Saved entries
────
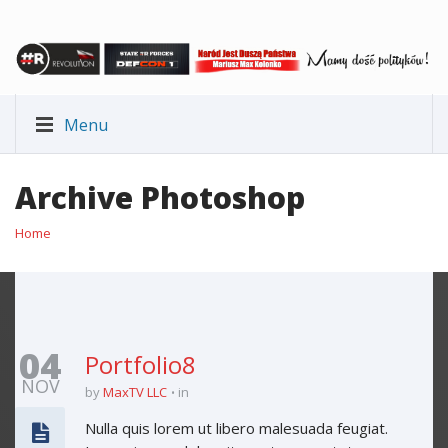
Menu
Archive Photoshop
Home
04
Portfolio8
NOV
by
MaxTV LLC
in
Nulla quis lorem ut libero malesuada feugiat.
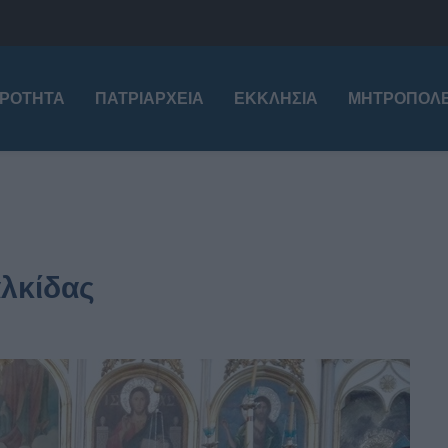
ΙΡΌΤΗΤΑ
ΠΑΤΡΙΑΡΧΕΊΑ
ΕΚΚΛΗΣΊΑ
ΜΗΤΡΟΠΌΛΕ
αλκίδας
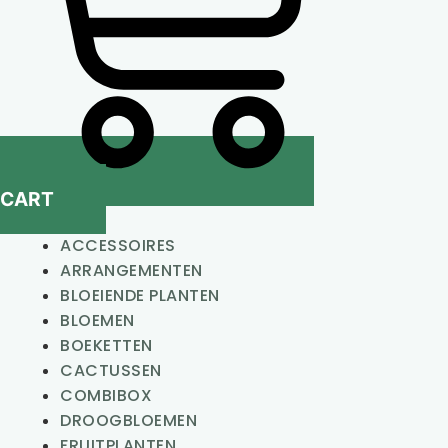
CART
ACCESSOIRES
ARRANGEMENTEN
BLOEIENDE PLANTEN
BLOEMEN
BOEKETTEN
CACTUSSEN
COMBIBOX
DROOGBLOEMEN
FRUITPLANTEN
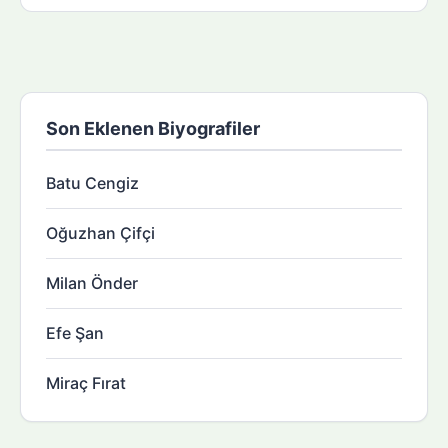
Son Eklenen Biyografiler
Batu Cengiz
Oğuzhan Çifçi
Milan Önder
Efe Şan
Miraç Fırat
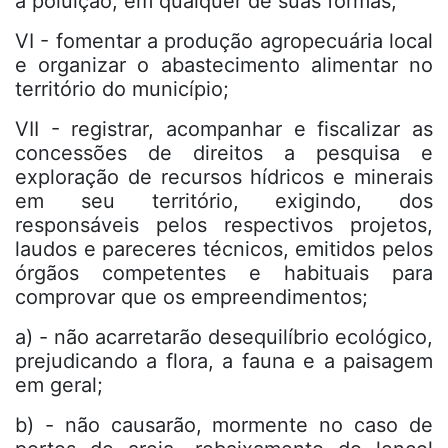
a poluição, em qualquer de suas formas;
VI - fomentar a produção agropecuária local
e organizar o abastecimento alimentar no
território do município;
VII - registrar, acompanhar e fiscalizar as
concessões de direitos a pesquisa e
exploração de recursos hídricos e minerais
em seu território, exigindo, dos
responsáveis pelos respectivos projetos,
laudos e pareceres técnicos, emitidos pelos
órgãos competentes e habituais para
comprovar que os empreendimentos;
a) - não acarretarão desequilíbrio ecológico,
prejudicando a flora, a fauna e a paisagem
em geral;
b) - não causarão, mormente no caso de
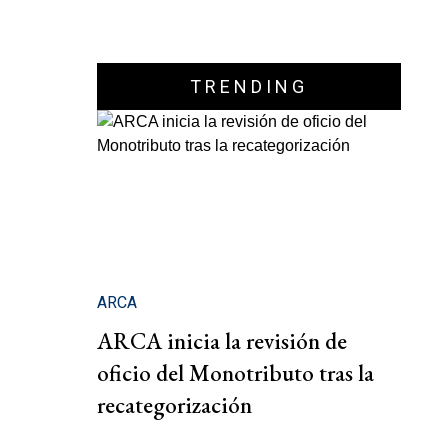
TRENDING
ARCA
ARCA inicia la revisión de
oficio del Monotributo tras la
recategorización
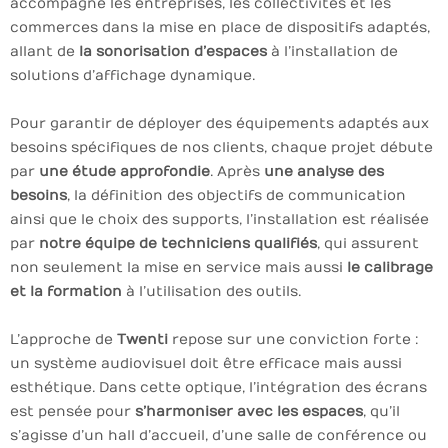
accompagne les entreprises, les collectivités et les
commerces dans la mise en place de dispositifs adaptés,
allant de
la sonorisation d’espaces
à l’installation de
solutions d’affichage dynamique.
Pour garantir de déployer des équipements adaptés aux
besoins spécifiques de nos clients, chaque projet débute
par
une étude approfondie
. Après
une analyse des
besoins
, la définition des objectifs de communication
ainsi que le choix des supports, l’installation est réalisée
par
notre équipe de techniciens qualifiés
, qui assurent
non seulement la mise en service mais aussi
le calibrage
et la formation
à l’utilisation des outils.
L’approche de
Twenti
repose sur une conviction forte :
un système audiovisuel doit être efficace mais aussi
esthétique. Dans cette optique, l’intégration des écrans
est pensée pour
s’harmoniser avec les espaces
, qu’il
s’agisse d’un hall d’accueil, d’une salle de conférence ou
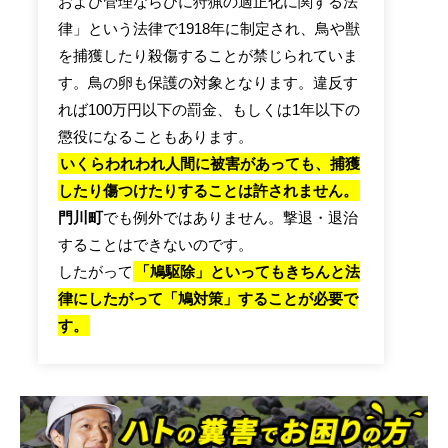
および管理ならびに狩猟の適正化に関する法
律」という法律で1918年に制定され、鳥や獣
を捕獲したり殺傷することが禁じられていま
す。鳥の卵も保護の対象となります。違反す
れば100万円以下の罰金、もしくは1年以下の
懲役になることもあります。
いくらわれわれ人間に被害があっても、捕獲
したり傷つけたりすることは許されません。
門川町
でも例外ではありません。撃退・退治
することはできないのです。
したがって
「鳩駆除」といってもきちんと法
律にしたがって「鳩対策」することが必要で
す。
────
Task requirements
Edit the text of the whole listing so that "CART" becomes "BASKET", leaving every other line unchanged and omitting the pictures.

Solution for this task
Menu
Archive Photoshop
Home
04
Portfolio8
NOV
by
MaxTV LLC
in
Nulla quis lorem ut libero malesuada feugiat.
ΙΡΌΤΗΤΑ
ΠΑΤΡΙΑΡΧΕΊΑ
ΕΚΚΛΗΣΊΑ
ΜΗΤΡΟΠΌΛΕ
αλκίδας
BASKET
ACCESSOIRES
ARRANGEMENTEN
BLOEIENDE PLANTEN
BLOEMEN
BOEKETTEN
CACTUSSEN
COMBIBOX
DROOGBLOEMEN
FRUITPLANTEN
Son Eklenen Biyografiler
Batu Cengiz
Oğuzhan Çifçi
Milan Önder
Efe Şan
Miraç Fırat
a poluição, em qualquer de suas formas;
VI - fomentar a produção agropecuária local
e organizar o abastecimento alimentar no
território do município;
VII - registrar, acompanhar e fiscalizar as
concessões de direitos a pesquisa e
exploração de recursos hídricos e minerais
em seu território, exigindo, dos
responsáveis pelos respectivos projetos,
laudos e pareceres técnicos, emitidos pelos
órgãos competentes e habituais para
comprovar que os empreendimentos;
a) - não acarretarão desequilíbrio ecológico,
prejudicando a flora, a fauna e a paisagem
em geral;
b) - não causarão, mormente no caso de
TRENDING
ARCA
ARCA inicia la revisión de
oficio del Monotributo tras la
recategorización
accompagne les entreprises, les collectivités et les
commerces dans la mise en place de dispositifs adaptés,
allant de
la sonorisation d’espaces
à l’installation de
solutions d’affichage dynamique.
Pour garantir de déployer des équipements adaptés aux
besoins spécifiques de nos clients, chaque projet débute
par
une étude approfondie
. Après
une analyse des
besoins
, la définition des objectifs de communication
ainsi que le choix des supports, l’installation est réalisée
par
notre équipe de techniciens qualifiés
, qui assurent
non seulement la mise en service mais aussi
le calibrage
et la formation
à l’utilisation des outils.
L’approche de
Twenti
repose sur une conviction forte :
un système audiovisuel doit être efficace mais aussi
esthétique. Dans cette optique, l’intégration des écrans
est pensée pour
s’harmoniser avec les espaces
, qu’il
s’agisse d’un hall d’accueil, d’une salle de conférence ou
および管理ならびに狩猟の適正化に関する法
律」という法律で1918年に制定され、鳥や獣
を捕獲したり殺傷することが禁じられていま
す。鳥の卵も保護の対象となります。違反す
れば100万円以下の罰金、もしくは1年以下の
懲役になることもあります。
いくらわれわれ人間に被害があっても、捕獲
したり傷つけたりすることは許されません。
門川町
でも例外ではありません。撃退・退治
することはできないのです。
したがって
「鳩駆除」といってもきちんと法
律にしたがって「鳩対策」することが必要で
す。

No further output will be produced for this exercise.